A psicanalista Elisa Arreguy Maia, minha irmã, escreveu este texto para a orelha do Dicionário Amoroso da Nini:

Me dou conta de que tenho falado muitas e muitas expressões bem antigas, que minha mãe dizia que minha avó citava. Não as escolho, elas me vêm à boca num certo modo de arrematar as falas, de ilustrar ou mesmo de lustrar o pensamento. Talvez por conta disso me peguei fazendo umas contas malucas: minha avó nasceu em 1895, logo, as palavras e as expressões cotidianas, os ditos, os versos prediletos, as citações, as orações que se falavam na casa de minha avó me chegam de mais de cento e vinte anos atrás. A avó de minha avó teria legado a ela palavras de mais ou menos outros cento e vinte anos para trás, e assim por diante, tempo adentro. Além da história contada nos livros, recebemos palavras faladas, testemunhos vivos da língua materna.

O psicanalista Jacques Lacan forjou um modo de nomear a língua primeira, essa que o bebê ouve em casa desde a barriga da mãe, à língua carregada de afetos da mãe, da casa da mãe, ele chamou lalangue, “alíngua” em tradução literal, ou “lalíngua” como preferimos alguns. No substrato da memória inconsciente está lalíngua que volta e meia se atualiza nessas expressões verbais quesaem de nossas bocas, coloridas pelo tom e os gestos de nossos pais, carregadas com o grão de sua voz. O sentido das palavras, o rigor e a beleza dos versos e o próprio pensamento serão sempre embalados e carregados por esse amor de lalíngua.
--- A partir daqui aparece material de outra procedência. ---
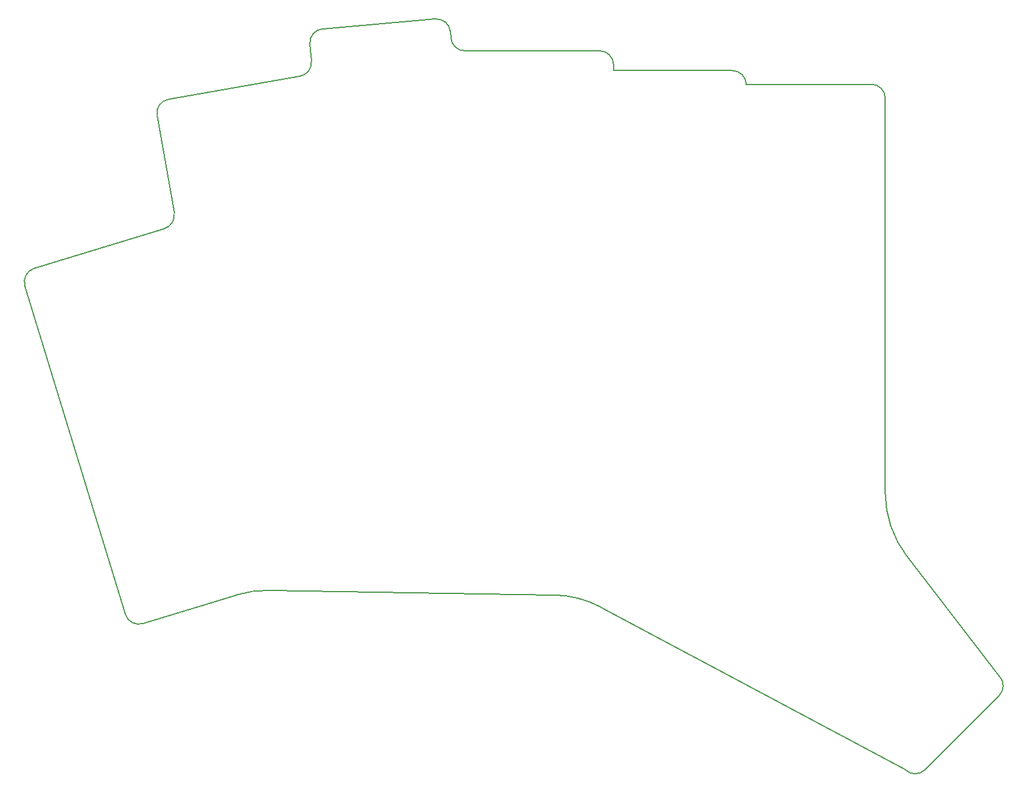
<source format=gbr>
%TF.GenerationSoftware,KiCad,Pcbnew,8.0.0*%
%TF.CreationDate,2024-06-08T15:13:20+02:00*%
%TF.ProjectId,goos-right,676f6f73-2d72-4696-9768-742e6b696361,rev?*%
%TF.SameCoordinates,Original*%
%TF.FileFunction,Profile,NP*%
%FSLAX46Y46*%
G04 Gerber Fmt 4.6, Leading zero omitted, Abs format (unit mm)*
G04 Created by KiCad (PCBNEW 8.0.0) date 2024-06-08 15:13:20*
%MOMM*%
%LPD*%
G01*
G04 APERTURE LIST*
%TA.AperFunction,Profile*%
%ADD10C,0.150000*%
%TD*%
G04 APERTURE END LIST*
D10*
X181642059Y-21582041D02*
G75*
G02*
X183808781Y-23400118I174441J-1992259D01*
G01*
X122877922Y-59814445D02*
G75*
G02*
X124205793Y-57317111I1912578J584745D01*
G01*
X198591975Y-104098309D02*
X157818546Y-103433567D01*
X244080668Y-30934466D02*
G75*
G02*
X246080734Y-32934466I-68J-2000134D01*
G01*
X153188454Y-104087002D02*
G75*
G02*
X157818546Y-103433568I4385646J-14345098D01*
G01*
X224180668Y-28984466D02*
G75*
G02*
X226180106Y-30934464I-68J-2000134D01*
G01*
X139759962Y-108192505D02*
X153188454Y-104087002D01*
X183808760Y-23400120D02*
X183889715Y-24325444D01*
X185882105Y-26151134D02*
G75*
G02*
X183889762Y-24325440I-105J1999834D01*
G01*
X207180668Y-28984466D02*
X224180668Y-28984466D01*
X165503705Y-22993965D02*
X181642059Y-21582042D01*
X139759961Y-108192504D02*
G75*
G02*
X137262535Y-106864661I-584861J1912504D01*
G01*
X163902672Y-27641495D02*
G75*
G02*
X162257579Y-29785426I-1992272J-174405D01*
G01*
X262391191Y-115694847D02*
G75*
G02*
X262391232Y-118523312I-1413991J-1414253D01*
G01*
X144246353Y-49353567D02*
G75*
G02*
X142861469Y-51613429I-1969653J-347233D01*
G01*
X251784591Y-129129874D02*
X262391192Y-118523272D01*
X141790408Y-35425190D02*
G75*
G02*
X143412730Y-33108304I1969592J347290D01*
G01*
X163685627Y-25160665D02*
G75*
G02*
X165503703Y-22993939I1992473J174265D01*
G01*
X141790406Y-35425190D02*
X144246355Y-49353567D01*
X185882105Y-26151133D02*
X205180668Y-26151133D01*
X249198168Y-98570493D02*
X262391192Y-115694845D01*
X244080668Y-30934466D02*
X226180043Y-30934466D01*
X198591975Y-104098310D02*
G75*
G02*
X205416280Y-105866342I-244375J-14997590D01*
G01*
X163902671Y-27641495D02*
X163685627Y-25160666D01*
X207180668Y-28151133D02*
X207180668Y-28984466D01*
X251784590Y-129129873D02*
G75*
G02*
X248956164Y-129129873I-1414213J1414212D01*
G01*
X122877921Y-59814444D02*
X137262609Y-106864638D01*
X248956163Y-129129874D02*
X205416273Y-105866355D01*
X143412725Y-33108278D02*
X162257578Y-29785422D01*
X205180668Y-26151133D02*
G75*
G02*
X207180667Y-28151133I-68J-2000067D01*
G01*
X124205787Y-57317092D02*
X142861483Y-51613473D01*
X249198169Y-98570493D02*
G75*
G02*
X246080665Y-89415922I11883131J9154793D01*
G01*
X246080668Y-89415922D02*
X246080668Y-32934466D01*
M02*

</source>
Em nossa casa circulavam livros e música e palavras. Nossos pais gostavam delas e nos transmitiram seu gosto. Nossa mãe era atriz e escolheu se chamar Nini, o apelido de infância tornado nome artístico. Um nomezinho danado de sonoro, inesquecível. Ela cantava muito bem e nos ensinou a ouvir as vozes brasileiras que a tocavam.Por exemplo, ela me fazia prestar atenção ao canto e à bossa de Elza Soares, da Maysa, assim como amava Piaf e Aracy de Almeida, mesmo essas mulheres estando na contramão de sua rígida formação religiosa e seus preconceitos sociais. A arte se impunha e a Nini sempre foi artista. A própria palavra “bossa”, ela a compreendeu e nos fez notar como qualidade artística. E se nosso pai era o dono absoluto da poesia e do humor, ela nos transmitiu o canto, as vozes do Brasil.

As expressões que este livro recolhe rodavam na grande família de avós, tias e tios e primos e amigos e agregados. Mas nossa mãe as cultivava com fino humor, como se pode ler neste dicionário amoroso. Ela recebeu esse gosto da sua casa materna, mas as atualizava com bossa própria. E penso que ela fazia seu humor com os filhos e para os filhos, para estar a par com eles. Ia ouvindo o que dizíamos, como dizíamos, e se deixava capturar. Ela e sua ninhada faziam um mundo próprio. Nini. Agora, Clara Arreguy refaz aqui esse movimento como numa costura, a laçada para trás leva o trabalho à frente.

Um laço tecido de tempo, memória e amor subjaz na construção de uma casa, de um povo, de uma nação. Uma nação não é justamente esse conjunto de língua e território? Minha pátria é minha língua quando enseja um território de afetos. Dos ditados antigos, das expressões e máximas, nos chegavam o latim e o francês, mas também os restos dos saberes e ditos dos índios, dos negros e da história viva dos avós. Na língua que aqui se fala, o brasileiro, uma das expressões culturais que melhor traduzem e conduz esses restos dos tempos que as contas malucas buscam é, sem dúvida, a canção popular. Nossas canções traduzem, conduzem, fazem passar a nação possível. A canção brasileira reúne diferentes sob uma mesma alíngua de afetos, assim como, na canção, inventamos modos de tratar diferenças e conflitos e desenhamos horizontes. Assim, uma nação é a resultante, o efeito, da linhagem materna. Tal como este amoroso dicionário.